Eşimi kıskandırmak istemiştim
Eşimle aramız bozuk olduğu için hocalara gittim. "Büyü var" dediler. Hoca ne dediyse yaptım. "Kıskandır" dedi. Ben de internetten bir arkadaş buldum. Sohbet ettim. Eşim kıskandı fakat şimdi de "kendisini kıskandırmak için yaptığıma" inanmıyor, boşanmak istiyor. (Rumuz: Gülten)
"Olacak şey değil" diye bir deyim var ya, sizin durumunuz buna benziyor.
Bir anda iki hataya birden düşmüşsünüz.
Birincisi, büyücülerden yardım almaya çalışmışsınız.
İkincisi de büyücünün size yaptığı tavsiyenin yanlışlığı açıkça ortadayken, böyle bir şeye başvurmuşsunuz.
Evli bir hanım olarak eşinizle sevgi ve samimiyetinizi artırmak için makul çözümler, normal yollar ve barış vesileleri aramanız gerekirken, inancınızla ve kişiliğinizle bağdaşmayan bir metodu "çare" olarak görmemeniz gerekirdi.

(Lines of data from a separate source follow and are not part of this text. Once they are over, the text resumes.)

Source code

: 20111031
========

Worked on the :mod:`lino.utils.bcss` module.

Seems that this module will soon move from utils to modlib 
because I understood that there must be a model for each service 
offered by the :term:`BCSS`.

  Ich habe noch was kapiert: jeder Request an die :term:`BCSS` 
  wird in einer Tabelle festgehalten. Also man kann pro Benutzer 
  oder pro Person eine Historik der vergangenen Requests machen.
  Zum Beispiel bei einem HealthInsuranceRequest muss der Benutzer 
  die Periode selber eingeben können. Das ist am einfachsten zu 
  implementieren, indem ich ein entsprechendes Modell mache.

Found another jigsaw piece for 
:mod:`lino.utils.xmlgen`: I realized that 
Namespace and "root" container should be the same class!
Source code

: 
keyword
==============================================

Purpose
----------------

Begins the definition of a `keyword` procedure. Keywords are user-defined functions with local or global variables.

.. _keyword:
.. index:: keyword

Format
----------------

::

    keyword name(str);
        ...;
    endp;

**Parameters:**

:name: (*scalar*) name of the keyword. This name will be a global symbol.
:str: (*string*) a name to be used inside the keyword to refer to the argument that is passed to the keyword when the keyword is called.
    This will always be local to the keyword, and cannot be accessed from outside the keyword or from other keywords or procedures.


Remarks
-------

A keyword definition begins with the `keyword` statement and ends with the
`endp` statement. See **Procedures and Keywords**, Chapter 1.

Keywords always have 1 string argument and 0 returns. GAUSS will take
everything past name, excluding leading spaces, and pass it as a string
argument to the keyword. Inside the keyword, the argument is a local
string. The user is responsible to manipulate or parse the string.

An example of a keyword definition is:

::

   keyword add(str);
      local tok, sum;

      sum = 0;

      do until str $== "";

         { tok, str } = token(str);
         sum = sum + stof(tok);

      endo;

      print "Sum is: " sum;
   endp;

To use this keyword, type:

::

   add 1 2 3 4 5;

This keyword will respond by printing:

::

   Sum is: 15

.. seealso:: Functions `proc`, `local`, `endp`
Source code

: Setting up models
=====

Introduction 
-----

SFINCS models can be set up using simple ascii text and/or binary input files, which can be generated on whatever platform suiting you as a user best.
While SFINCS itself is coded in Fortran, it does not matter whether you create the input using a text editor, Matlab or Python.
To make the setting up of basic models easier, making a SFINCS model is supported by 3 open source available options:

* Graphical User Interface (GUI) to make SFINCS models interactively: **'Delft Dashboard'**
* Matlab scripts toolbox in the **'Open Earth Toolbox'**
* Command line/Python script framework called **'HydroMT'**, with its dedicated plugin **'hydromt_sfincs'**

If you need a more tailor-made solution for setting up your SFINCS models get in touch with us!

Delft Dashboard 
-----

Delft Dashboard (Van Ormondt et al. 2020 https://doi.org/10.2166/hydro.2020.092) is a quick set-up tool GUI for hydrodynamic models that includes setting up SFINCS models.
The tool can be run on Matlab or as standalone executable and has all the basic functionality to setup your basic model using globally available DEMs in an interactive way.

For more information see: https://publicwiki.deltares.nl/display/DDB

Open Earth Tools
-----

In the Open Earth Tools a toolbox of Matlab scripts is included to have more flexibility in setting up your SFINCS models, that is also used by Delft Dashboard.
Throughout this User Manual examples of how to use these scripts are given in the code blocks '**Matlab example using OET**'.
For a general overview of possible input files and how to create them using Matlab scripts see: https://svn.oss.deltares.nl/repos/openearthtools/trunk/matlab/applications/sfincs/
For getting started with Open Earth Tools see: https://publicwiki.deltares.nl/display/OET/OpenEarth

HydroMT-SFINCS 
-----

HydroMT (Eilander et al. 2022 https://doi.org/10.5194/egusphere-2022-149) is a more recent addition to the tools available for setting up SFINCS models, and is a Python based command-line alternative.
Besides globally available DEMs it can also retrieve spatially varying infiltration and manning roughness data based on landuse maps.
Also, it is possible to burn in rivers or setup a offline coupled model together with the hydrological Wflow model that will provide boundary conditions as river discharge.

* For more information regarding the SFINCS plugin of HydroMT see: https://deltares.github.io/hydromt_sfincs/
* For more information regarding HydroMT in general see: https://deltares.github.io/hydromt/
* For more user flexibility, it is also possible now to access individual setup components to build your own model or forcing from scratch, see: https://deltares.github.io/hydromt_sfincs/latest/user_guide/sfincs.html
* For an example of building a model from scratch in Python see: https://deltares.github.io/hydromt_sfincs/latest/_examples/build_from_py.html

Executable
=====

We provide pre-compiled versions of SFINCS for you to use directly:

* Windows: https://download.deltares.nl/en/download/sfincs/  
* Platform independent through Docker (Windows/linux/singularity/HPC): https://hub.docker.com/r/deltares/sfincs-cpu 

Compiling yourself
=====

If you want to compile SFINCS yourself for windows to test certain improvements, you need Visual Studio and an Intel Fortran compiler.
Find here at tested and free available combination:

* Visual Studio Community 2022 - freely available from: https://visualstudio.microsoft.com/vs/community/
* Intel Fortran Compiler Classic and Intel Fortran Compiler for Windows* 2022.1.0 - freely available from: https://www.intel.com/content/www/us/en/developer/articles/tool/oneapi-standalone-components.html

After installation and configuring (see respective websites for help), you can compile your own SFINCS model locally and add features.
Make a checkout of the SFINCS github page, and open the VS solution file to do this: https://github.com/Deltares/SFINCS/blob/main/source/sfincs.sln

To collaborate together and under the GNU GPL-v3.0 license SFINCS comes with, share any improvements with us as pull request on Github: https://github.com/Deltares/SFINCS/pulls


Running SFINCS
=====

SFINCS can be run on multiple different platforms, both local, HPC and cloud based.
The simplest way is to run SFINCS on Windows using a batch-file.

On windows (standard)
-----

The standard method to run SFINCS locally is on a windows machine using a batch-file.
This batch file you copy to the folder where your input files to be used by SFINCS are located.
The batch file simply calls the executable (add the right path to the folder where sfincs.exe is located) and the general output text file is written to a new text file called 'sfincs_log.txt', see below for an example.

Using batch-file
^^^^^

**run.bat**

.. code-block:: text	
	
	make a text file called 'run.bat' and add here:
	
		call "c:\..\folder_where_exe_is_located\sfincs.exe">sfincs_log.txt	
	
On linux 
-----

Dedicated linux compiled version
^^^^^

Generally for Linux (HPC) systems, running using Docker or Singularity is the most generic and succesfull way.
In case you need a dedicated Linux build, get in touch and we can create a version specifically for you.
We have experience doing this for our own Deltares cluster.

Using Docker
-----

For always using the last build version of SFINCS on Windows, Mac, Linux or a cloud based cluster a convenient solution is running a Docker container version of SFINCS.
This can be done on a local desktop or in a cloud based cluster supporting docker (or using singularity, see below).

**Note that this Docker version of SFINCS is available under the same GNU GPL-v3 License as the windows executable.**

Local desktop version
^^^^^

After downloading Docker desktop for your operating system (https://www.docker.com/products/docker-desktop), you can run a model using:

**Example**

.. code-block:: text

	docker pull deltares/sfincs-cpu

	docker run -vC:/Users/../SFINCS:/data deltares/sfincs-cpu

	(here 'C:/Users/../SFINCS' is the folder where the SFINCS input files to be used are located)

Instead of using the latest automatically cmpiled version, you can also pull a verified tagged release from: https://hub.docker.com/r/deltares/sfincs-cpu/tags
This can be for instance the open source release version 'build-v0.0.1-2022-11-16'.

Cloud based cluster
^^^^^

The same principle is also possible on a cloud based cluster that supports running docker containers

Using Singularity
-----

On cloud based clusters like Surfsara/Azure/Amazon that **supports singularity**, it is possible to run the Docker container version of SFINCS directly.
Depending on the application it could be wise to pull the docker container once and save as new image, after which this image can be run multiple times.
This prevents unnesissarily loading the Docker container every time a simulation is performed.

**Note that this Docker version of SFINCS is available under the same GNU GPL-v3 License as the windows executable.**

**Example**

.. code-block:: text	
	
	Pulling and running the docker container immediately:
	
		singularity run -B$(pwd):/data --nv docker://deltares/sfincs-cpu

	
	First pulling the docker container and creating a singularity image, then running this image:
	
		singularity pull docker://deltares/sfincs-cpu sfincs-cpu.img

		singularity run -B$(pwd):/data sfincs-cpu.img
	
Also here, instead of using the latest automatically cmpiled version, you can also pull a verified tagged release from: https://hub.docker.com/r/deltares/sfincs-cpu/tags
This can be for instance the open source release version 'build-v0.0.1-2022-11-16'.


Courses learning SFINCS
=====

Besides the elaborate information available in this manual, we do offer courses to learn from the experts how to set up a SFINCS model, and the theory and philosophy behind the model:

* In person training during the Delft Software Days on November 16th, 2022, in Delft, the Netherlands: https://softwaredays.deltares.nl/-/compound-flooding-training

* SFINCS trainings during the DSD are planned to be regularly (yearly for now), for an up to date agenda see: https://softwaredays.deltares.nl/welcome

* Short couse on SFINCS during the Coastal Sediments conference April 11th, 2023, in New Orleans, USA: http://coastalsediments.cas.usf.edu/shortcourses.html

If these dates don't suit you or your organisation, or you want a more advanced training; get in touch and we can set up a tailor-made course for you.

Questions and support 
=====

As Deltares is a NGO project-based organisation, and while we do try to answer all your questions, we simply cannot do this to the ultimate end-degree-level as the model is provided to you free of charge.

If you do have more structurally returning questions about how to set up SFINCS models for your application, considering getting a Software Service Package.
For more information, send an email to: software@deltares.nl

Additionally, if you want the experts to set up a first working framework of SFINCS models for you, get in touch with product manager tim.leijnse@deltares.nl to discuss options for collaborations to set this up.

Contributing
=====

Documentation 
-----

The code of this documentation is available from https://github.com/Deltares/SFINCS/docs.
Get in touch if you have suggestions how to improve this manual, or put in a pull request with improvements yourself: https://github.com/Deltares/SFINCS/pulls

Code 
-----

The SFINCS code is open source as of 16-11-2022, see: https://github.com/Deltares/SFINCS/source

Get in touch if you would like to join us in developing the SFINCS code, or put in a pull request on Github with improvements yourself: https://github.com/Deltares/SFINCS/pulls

Bu tür "hocalar" neyin hocasıdır? Dinle İslam'la ilgileri, ilişkileri ne orandadır? Hiçbir ölçü ve hassasiyet tanımadan ve taşımadan kendi "ahlak" anlayışlarına göre bir şeyler söyleyip çare(!) sunuyorlar.
Peygamberimiz "Büyücüler bir şey değildirler" derken, bu noktaya dikkatimizi çekiyor, "Cin bilgiyi kapar da dostunun kulağına tavuğun gıdaklaması gibi gıdaklar. Bu şekilde ona yüz yalandan daha fazlasını karıştırır" sözleriyle de bu tür konularda ne kadar hassas olmamızı istiyor.
Sizin yaptığınız bir yerde "Denize düşen yılana sarılır" misali olmuş. Yılan da sizi sokup zehirlemeye çalışmış.
Şimdi bu hatayı nasıl telafi edeceksiniz? Eşinize kendinize nasıl inandıracak, güvenini ve sevgisini kazanmak için nasıl bir yol izleyeceksiniz? Boşanmaktan nasıl vazgeçireceksiniz?
Yaptığınız bu hatayı telafi etmek için, öncelikle yakınlarınızdan, çevrenizden size yardım edecek, size destek olacak "arabulucu" birkaç kişi bulabilirseniz, onlar aranızdaki problemi çözerek sizi tekrar bir araya getirebilirler.
En azından eşinizi, boşama niyetinden vazgeçirmeye çalışır, ikna ederler. Fakat her şeyden önce, kesin bir duruşla internetten tanıştığınız o kişiyle hiçbir şekilde ilişkiniz kalmamalı, iyice irtibatı kesmiş olmalısınız.